## PROMPT
An exact copy of every entry is needed, without the pictures.

Collected data:
· · · ·

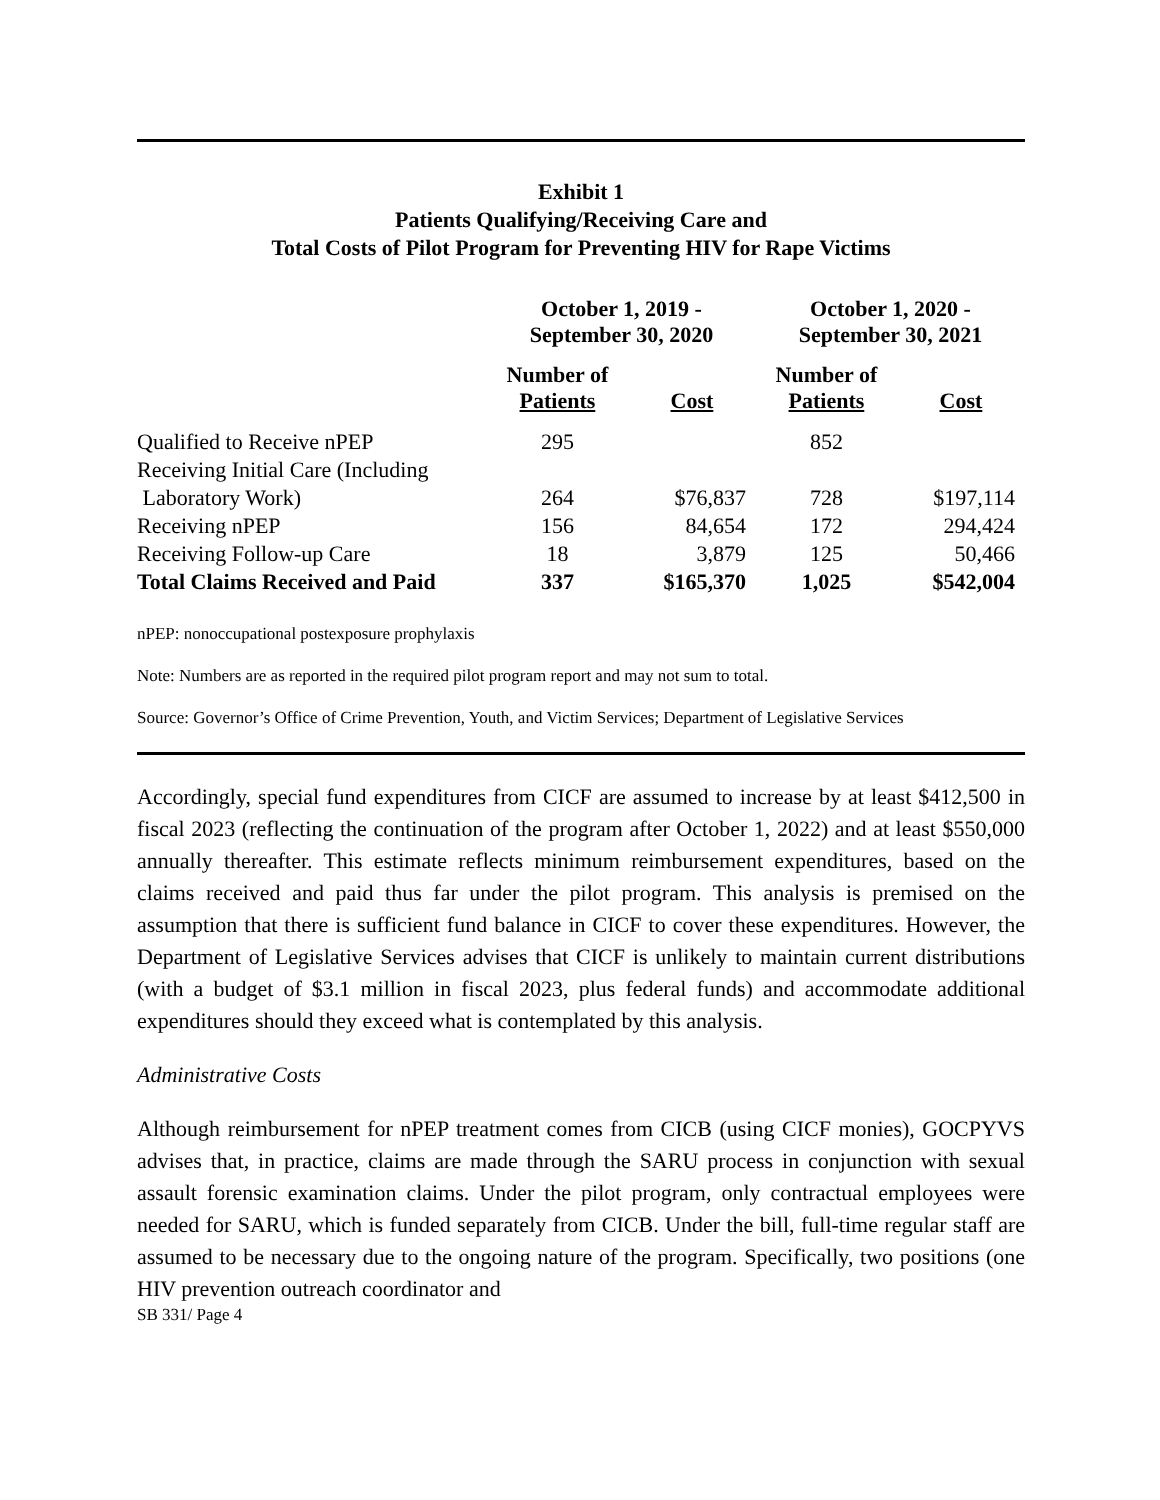Exhibit 1
Patients Qualifying/Receiving Care and
Total Costs of Pilot Program for Preventing HIV for Rape Victims
| | October 1, 2019 - September 30, 2020 | | October 1, 2020 - September 30, 2021 | |
| --- | --- | --- | --- | --- |
| | Number of Patients | Cost | Number of Patients | Cost |
| Qualified to Receive nPEP | 295 | | 852 | |
| Receiving Initial Care (Including | | | | |
| Laboratory Work) | 264 | $76,837 | 728 | $197,114 |
| Receiving nPEP | 156 | 84,654 | 172 | 294,424 |
| Receiving Follow-up Care | 18 | 3,879 | 125 | 50,466 |
| Total Claims Received and Paid | 337 | $165,370 | 1,025 | $542,004 |
nPEP: nonoccupational postexposure prophylaxis
Note: Numbers are as reported in the required pilot program report and may not sum to total.
Source: Governor’s Office of Crime Prevention, Youth, and Victim Services; Department of Legislative Services
Accordingly, special fund expenditures from CICF are assumed to increase by at least $412,500 in fiscal 2023 (reflecting the continuation of the program after October 1, 2022) and at least $550,000 annually thereafter. This estimate reflects minimum reimbursement expenditures, based on the claims received and paid thus far under the pilot program. This analysis is premised on the assumption that there is sufficient fund balance in CICF to cover these expenditures. However, the Department of Legislative Services advises that CICF is unlikely to maintain current distributions (with a budget of $3.1 million in fiscal 2023, plus federal funds) and accommodate additional expenditures should they exceed what is contemplated by this analysis.
Administrative Costs
Although reimbursement for nPEP treatment comes from CICB (using CICF monies), GOCPYVS advises that, in practice, claims are made through the SARU process in conjunction with sexual assault forensic examination claims. Under the pilot program, only contractual employees were needed for SARU, which is funded separately from CICB. Under the bill, full-time regular staff are assumed to be necessary due to the ongoing nature of the program. Specifically, two positions (one HIV prevention outreach coordinator and
SB 331/ Page 4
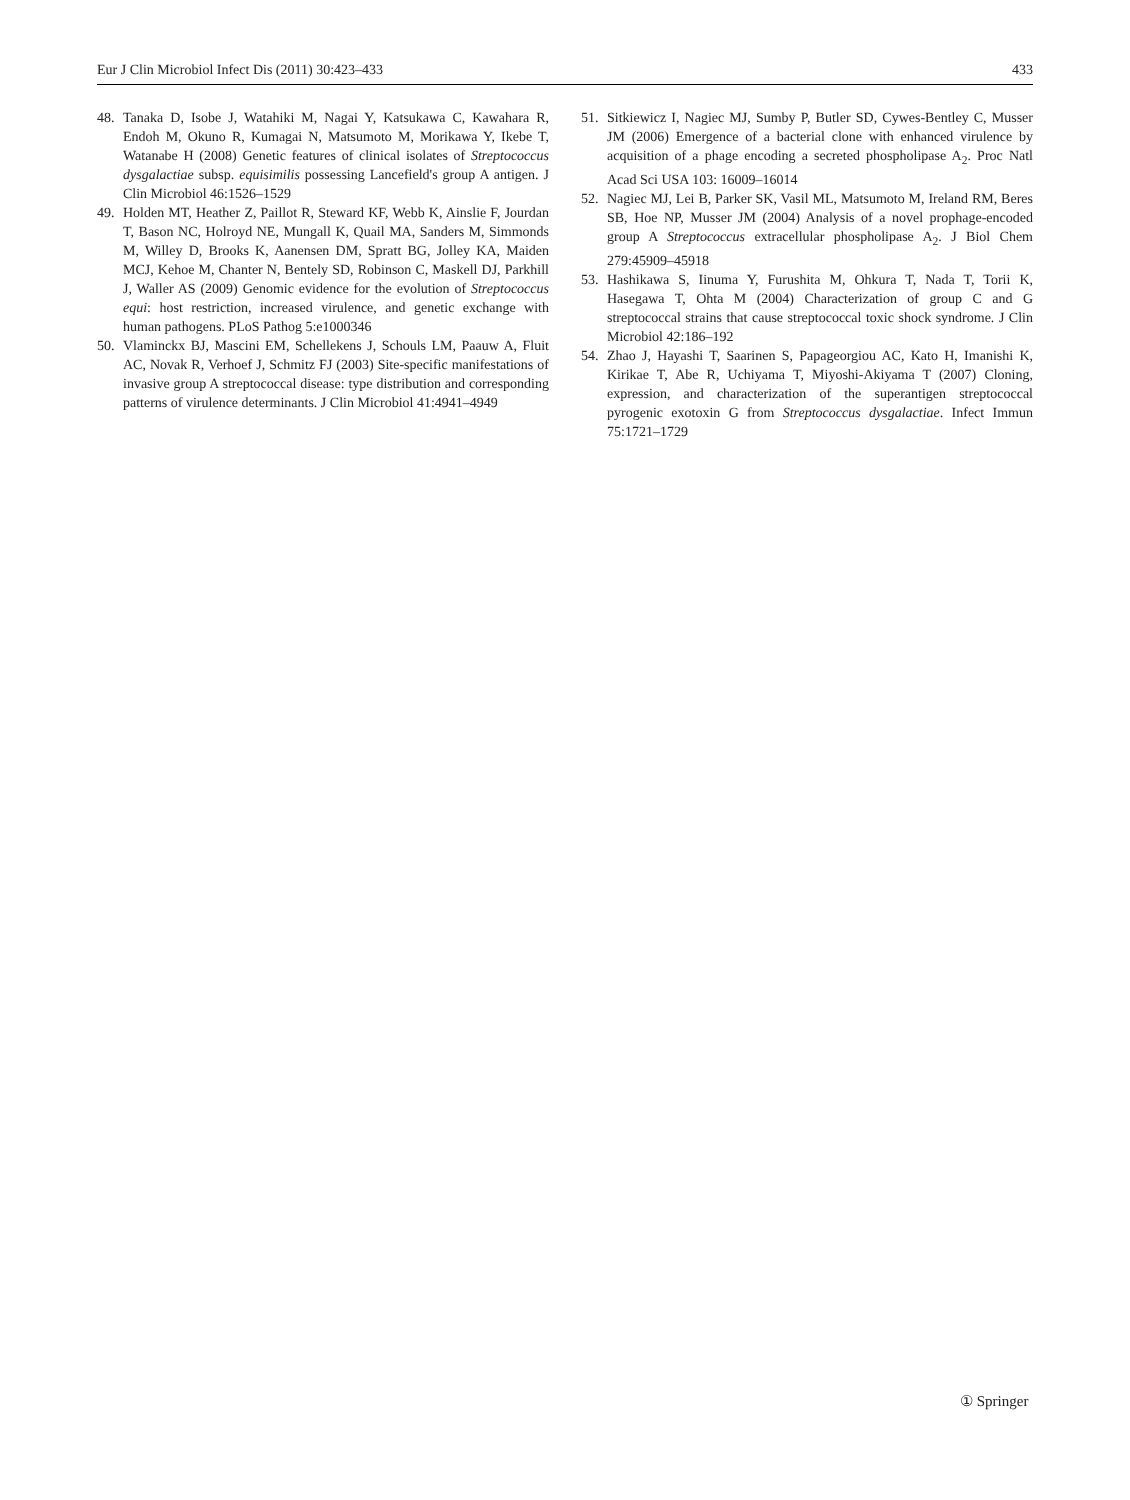Eur J Clin Microbiol Infect Dis (2011) 30:423–433 433
48. Tanaka D, Isobe J, Watahiki M, Nagai Y, Katsukawa C, Kawahara R, Endoh M, Okuno R, Kumagai N, Matsumoto M, Morikawa Y, Ikebe T, Watanabe H (2008) Genetic features of clinical isolates of Streptococcus dysgalactiae subsp. equisimilis possessing Lancefield's group A antigen. J Clin Microbiol 46:1526–1529
49. Holden MT, Heather Z, Paillot R, Steward KF, Webb K, Ainslie F, Jourdan T, Bason NC, Holroyd NE, Mungall K, Quail MA, Sanders M, Simmonds M, Willey D, Brooks K, Aanensen DM, Spratt BG, Jolley KA, Maiden MCJ, Kehoe M, Chanter N, Bentely SD, Robinson C, Maskell DJ, Parkhill J, Waller AS (2009) Genomic evidence for the evolution of Streptococcus equi: host restriction, increased virulence, and genetic exchange with human pathogens. PLoS Pathog 5:e1000346
50. Vlaminckx BJ, Mascini EM, Schellekens J, Schouls LM, Paauw A, Fluit AC, Novak R, Verhoef J, Schmitz FJ (2003) Site-specific manifestations of invasive group A streptococcal disease: type distribution and corresponding patterns of virulence determinants. J Clin Microbiol 41:4941–4949
51. Sitkiewicz I, Nagiec MJ, Sumby P, Butler SD, Cywes-Bentley C, Musser JM (2006) Emergence of a bacterial clone with enhanced virulence by acquisition of a phage encoding a secreted phospholipase A<sub>2</sub>. Proc Natl Acad Sci USA 103: 16009–16014
52. Nagiec MJ, Lei B, Parker SK, Vasil ML, Matsumoto M, Ireland RM, Beres SB, Hoe NP, Musser JM (2004) Analysis of a novel prophage-encoded group A Streptococcus extracellular phospholipase A<sub>2</sub>. J Biol Chem 279:45909–45918
53. Hashikawa S, Iinuma Y, Furushita M, Ohkura T, Nada T, Torii K, Hasegawa T, Ohta M (2004) Characterization of group C and G streptococcal strains that cause streptococcal toxic shock syndrome. J Clin Microbiol 42:186–192
54. Zhao J, Hayashi T, Saarinen S, Papageorgiou AC, Kato H, Imanishi K, Kirikae T, Abe R, Uchiyama T, Miyoshi-Akiyama T (2007) Cloning, expression, and characterization of the superantigen streptococcal pyrogenic exotoxin G from Streptococcus dysgalactiae. Infect Immun 75:1721–1729
① Springer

· · · ·

## RESULT OF THE EXERCISE
Exhibit 1
Patients Qualifying/Receiving Care and
Total Costs of Pilot Program for Preventing HIV for Rape Victims
| | October 1, 2019 - September 30, 2020 | | October 1, 2020 - September 30, 2021 | |
| --- | --- | --- | --- | --- |
| | Number of Patients | Cost | Number of Patients | Cost |
| Qualified to Receive nPEP | 295 | | 852 | |
| Receiving Initial Care (Including | | | | |
| Laboratory Work) | 264 | $76,837 | 728 | $197,114 |
| Receiving nPEP | 156 | 84,654 | 172 | 294,424 |
| Receiving Follow-up Care | 18 | 3,879 | 125 | 50,466 |
| Total Claims Received and Paid | 337 | $165,370 | 1,025 | $542,004 |
nPEP: nonoccupational postexposure prophylaxis
Note: Numbers are as reported in the required pilot program report and may not sum to total.
Source: Governor’s Office of Crime Prevention, Youth, and Victim Services; Department of Legislative Services
Accordingly, special fund expenditures from CICF are assumed to increase by at least $412,500 in fiscal 2023 (reflecting the continuation of the program after October 1, 2022) and at least $550,000 annually thereafter. This estimate reflects minimum reimbursement expenditures, based on the claims received and paid thus far under the pilot program. This analysis is premised on the assumption that there is sufficient fund balance in CICF to cover these expenditures. However, the Department of Legislative Services advises that CICF is unlikely to maintain current distributions (with a budget of $3.1 million in fiscal 2023, plus federal funds) and accommodate additional expenditures should they exceed what is contemplated by this analysis.
Administrative Costs
Although reimbursement for nPEP treatment comes from CICB (using CICF monies), GOCPYVS advises that, in practice, claims are made through the SARU process in conjunction with sexual assault forensic examination claims. Under the pilot program, only contractual employees were needed for SARU, which is funded separately from CICB. Under the bill, full-time regular staff are assumed to be necessary due to the ongoing nature of the program. Specifically, two positions (one HIV prevention outreach coordinator and
SB 331/ Page 4
Eur J Clin Microbiol Infect Dis (2011) 30:423–433 433
48. Tanaka D, Isobe J, Watahiki M, Nagai Y, Katsukawa C, Kawahara R, Endoh M, Okuno R, Kumagai N, Matsumoto M, Morikawa Y, Ikebe T, Watanabe H (2008) Genetic features of clinical isolates of Streptococcus dysgalactiae subsp. equisimilis possessing Lancefield's group A antigen. J Clin Microbiol 46:1526–1529
49. Holden MT, Heather Z, Paillot R, Steward KF, Webb K, Ainslie F, Jourdan T, Bason NC, Holroyd NE, Mungall K, Quail MA, Sanders M, Simmonds M, Willey D, Brooks K, Aanensen DM, Spratt BG, Jolley KA, Maiden MCJ, Kehoe M, Chanter N, Bentely SD, Robinson C, Maskell DJ, Parkhill J, Waller AS (2009) Genomic evidence for the evolution of Streptococcus equi: host restriction, increased virulence, and genetic exchange with human pathogens. PLoS Pathog 5:e1000346
50. Vlaminckx BJ, Mascini EM, Schellekens J, Schouls LM, Paauw A, Fluit AC, Novak R, Verhoef J, Schmitz FJ (2003) Site-specific manifestations of invasive group A streptococcal disease: type distribution and corresponding patterns of virulence determinants. J Clin Microbiol 41:4941–4949
51. Sitkiewicz I, Nagiec MJ, Sumby P, Butler SD, Cywes-Bentley C, Musser JM (2006) Emergence of a bacterial clone with enhanced virulence by acquisition of a phage encoding a secreted phospholipase A<sub>2</sub>. Proc Natl Acad Sci USA 103: 16009–16014
52. Nagiec MJ, Lei B, Parker SK, Vasil ML, Matsumoto M, Ireland RM, Beres SB, Hoe NP, Musser JM (2004) Analysis of a novel prophage-encoded group A Streptococcus extracellular phospholipase A<sub>2</sub>. J Biol Chem 279:45909–45918
53. Hashikawa S, Iinuma Y, Furushita M, Ohkura T, Nada T, Torii K, Hasegawa T, Ohta M (2004) Characterization of group C and G streptococcal strains that cause streptococcal toxic shock syndrome. J Clin Microbiol 42:186–192
54. Zhao J, Hayashi T, Saarinen S, Papageorgiou AC, Kato H, Imanishi K, Kirikae T, Abe R, Uchiyama T, Miyoshi-Akiyama T (2007) Cloning, expression, and characterization of the superantigen streptococcal pyrogenic exotoxin G from Streptococcus dysgalactiae. Infect Immun 75:1721–1729
① Springer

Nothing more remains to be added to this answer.